I think it makes sense to have a generic version of 
And, since check_and_migrate_movable_pages() is GUP-specific, would
it be ok to create a generic version of that (in mm/migrate.c) which can be
used by udmabuf and/or other drivers in the future?

Thanks,
Vivek

> 
> Jason
Kasireddy, Vivek Aug. 27, 2023, 7:05 p.m. UTC | #11
Hi Jason, David,

> > > Sure, we can simply always fail when we detect ZONE_MOVABLE or
> > MIGRATE_CMA.
> > > Maybe that keeps at least some use cases working.
> >
> > That seems fairly reasonable
> AFAICS, failing udmabuf_create() if we detect one or more pages are in
> ZONE_MOVABLE or MIGRATE_CMA would not be a recoverable failure --
> as it would result in the failure of Guest GUI (or compositor).
> 
> I think it makes sense to have a generic version of
> And, since check_and_migrate_movable_pages() is GUP-specific, would
> it be ok to create a generic version of that (in mm/migrate.c) which can be
> used by udmabuf and/or other drivers in the future?
Sorry, I accidentally sent this earlier email before finishing it. 
What I meant to say is since the same situation (inadvertently pinning pages
in movable) may probably arise in the future with another driver, I think it makes
sense to have a generic (non-GUP) version of check_and_migrate_movable_pages()
available in migration.h that drivers can use to ensure that they don't break
memory hotunplug accidentally.

Thanks,
Vivek

> 
> Thanks,
> Vivek
> 
> >
> > Jason
>
Jason Gunthorpe Aug. 30, 2023, 5:30 p.m. UTC | #12
On Sun, Aug 27, 2023 at 07:05:59PM +0000, Kasireddy, Vivek wrote:
> Hi Jason, David,
> 
> > > > Sure, we can simply always fail when we detect ZONE_MOVABLE or
> > > MIGRATE_CMA.
> > > > Maybe that keeps at least some use cases working.
> > >
> > > That seems fairly reasonable
> > AFAICS, failing udmabuf_create() if we detect one or more pages are in
> > ZONE_MOVABLE or MIGRATE_CMA would not be a recoverable failure --
> > as it would result in the failure of Guest GUI (or compositor).
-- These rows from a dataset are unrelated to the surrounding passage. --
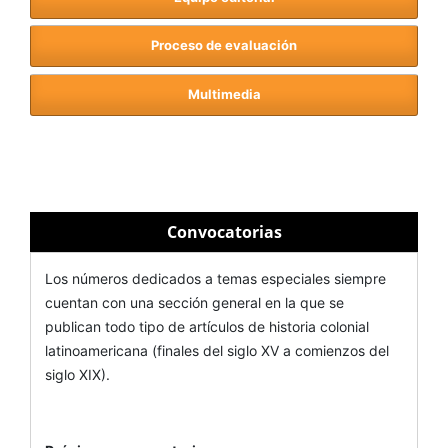
Proceso de evaluación
Multimedia
Convocatorias
Los números dedicados a temas especiales siempre
cuentan con una sección general en la que se
publican todo tipo de artículos de historia colonial
latinoamericana (finales del siglo XV a comienzos del
siglo XIX).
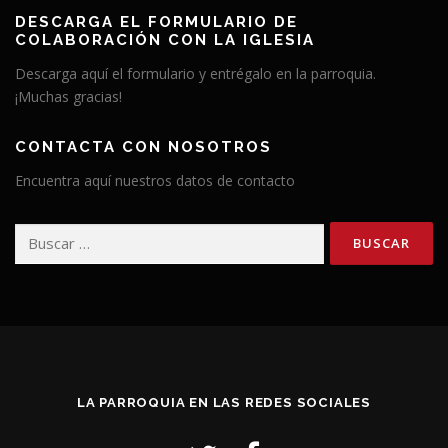
DESCARGA EL FORMULARIO DE
COLABORACIÓN CON LA IGLESIA
Descarga aquí el formulario y entrégalo en la parroquia.
¡Muchas gracias!
CONTACTA CON NOSOTROS
Encuentra aquí nuestros datos de contacto
Buscar:
LA PARROQUIA EN LAS REDES SOCIALES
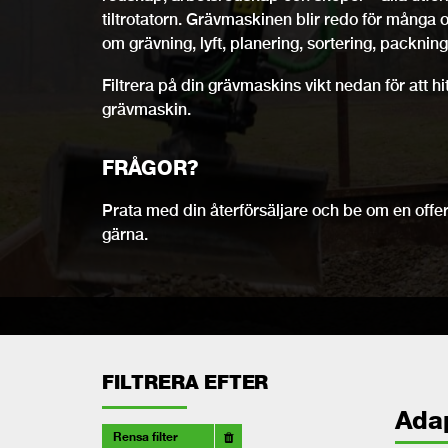
tiltrotatorn. Grävmaskinen blir redo för många 
om grävning, lyft, planering, sortering, packning,
Filtrera på din grävmaskins vikt nedan för att h
grävmaskin.
FRÅGOR?
Prata med din återförsäljare och be om en offert
gärna.
FILTRERA EFTER
Ada
Rensa filter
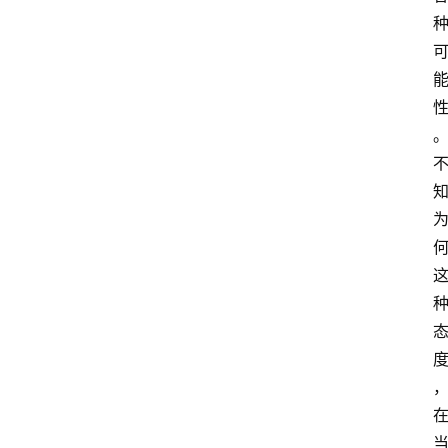
智
慧
课
程
查
询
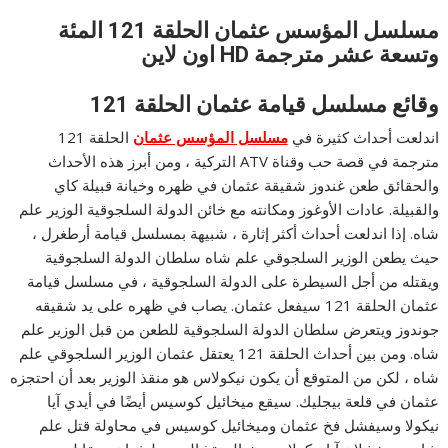
مسلسل المؤسس عثمان الحلقة 121 المئة
وتسعة عشر مترجمة HD اون لاين
وقائع مسلسل قيامة عثمان الحلقة 121
اندلعت أحداث كثيرة في
مسلسل المؤسس عثمان
الحلقة 121
مترجمة في قصة حب وقناة ATV التركية ، ومن أبرز هذه الأحداث
والحقائق طعن غندوز شقيقة عثمان في ظهره وخيانة قبيلة كاي
والقبيلة. عادات الأوغوز ومكانته مع خائن الدولة السلجوقية الوزير علم
شاه. إذا اندلعت أحداث أكثر إثارة ، شبيهة بمسلسل قيامة أرطغرل ،
حيث يطعن الوزير السلجوقي علم شاه سلطان الدولة السلجوقية
ويقتله من أجل السيطرة على الدولة السلجوقية ، في مسلسل قيامة
عثمان الحلقة 121 سيفعل عثمان. يصاب في ظهره على يد شقيقه
جوندوز ويتعرض سلطان الدولة السلجوقية للطعن من قبل الوزير علم
شاه. ومن بين أحداث الحلقة 121 يعتقل عثمان الوزير السلجوقي علم
شاه ، لكن من المتوقع أن يكون نيكولاس هو منقذ الوزير بعد أن احتجزه
عثمان في قلعة بيجليك. سيقع ميخائيل كوسيس أيضًا في أيدي آيا
نيكولا وسيفشل فخ عثمان وميخائيل كوسيس في محاولة قتل علم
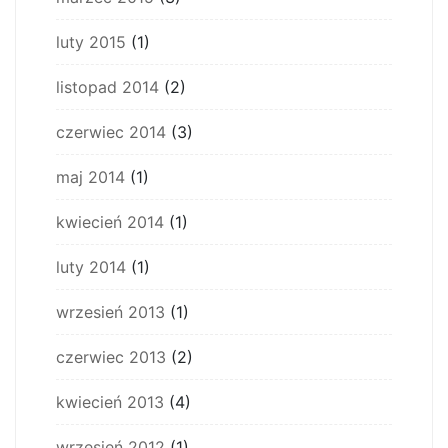
luty 2015
(1)
listopad 2014
(2)
czerwiec 2014
(3)
maj 2014
(1)
kwiecień 2014
(1)
luty 2014
(1)
wrzesień 2013
(1)
czerwiec 2013
(2)
kwiecień 2013
(4)
wrzesień 2012
(1)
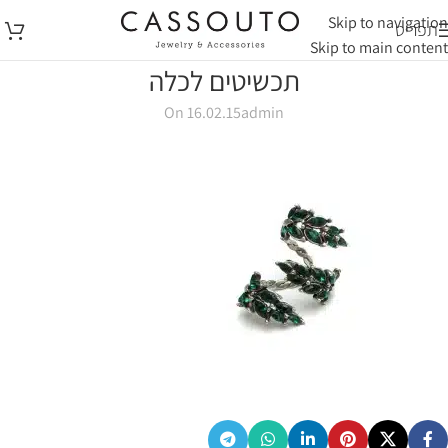
Skip to navigation
תפריט
Skip to main content
תכשיטים לכלה
On 16.02.15
admin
Yes, you can't use whatever this driver is while enabling MOVABLE or
CMA in your kernel boot.

> > I think it makes sense to have a generic version of
> > And, since check_and_migrate_movable_pages() is GUP-specific, would
> > it be ok to create a generic version of that (in mm/migrate.c) which can be
> > used by udmabuf and/or other drivers in the future?
> Sorry, I accidentally sent this earlier email before finishing it.
> What I meant to say is since the same situation (inadvertently pinning pages
> in movable) may probably arise in the future with another driver, 

Why?

It was a big mistake to design a uAPI around taking in a FD and
extracting pages from it, we don't have kernel infrastructure for
that, and code liek that does not belong outside the MM at all.

> I think it makes sense to have a generic (non-GUP) version of
> check_and_migrate_movable_pages() available in migration.h that
> drivers can use to ensure that they don't break memory hotunplug
> accidentally.

Definately not.

Either use the VMA and pin_user_pages(), or implement
pin_user_pages_fd() in core code.

Do not open code something wonky in drivers.

Jason
David Hildenbrand Sept. 14, 2023, 1:43 p.m. UTC | #13
>> I think it makes sense to have a generic (non-GUP) version of
>> check_and_migrate_movable_pages() available in migration.h that
>> drivers can use to ensure that they don't break memory hotunplug
>> accidentally.
> 
> Definately not.
> 
> Either use the VMA and pin_user_pages(), or implement
> pin_user_pages_fd() in core code.
> 
> Do not open code something wonky in drivers.

Agreed. pin_user_pages_fd() might become relevant in the context of 
vfio/mdev + KVM gmem -- don't mmap guest memory but instead provide it 
via a special memfd to the kernel.

So there might be value in having such a core infrastructure.
Kasireddy, Vivek Sept. 16, 2023, 6:31 p.m. UTC | #14
Hi David,

> >> I think it makes sense to have a generic (non-GUP) version of
> >> check_and_migrate_movable_pages() available in migration.h that
> >> drivers can use to ensure that they don't break memory hotunplug
> >> accidentally.
> >
> > Definately not.
> >
> > Either use the VMA and pin_user_pages(), or implement
> > pin_user_pages_fd() in core code.
> >
> > Do not open code something wonky in drivers.
> 
> Agreed. pin_user_pages_fd() might become relevant in the context of
> vfio/mdev + KVM gmem -- don't mmap guest memory but instead provide it
> via a special memfd to the kernel.
> 
> So there might be value in having such a core infrastructure.
Ok, I'll work on adding pin_user_pages_fd() soon.

Thanks,
Vivek
> 
> --
> Cheers,
> 
> David / dhildenb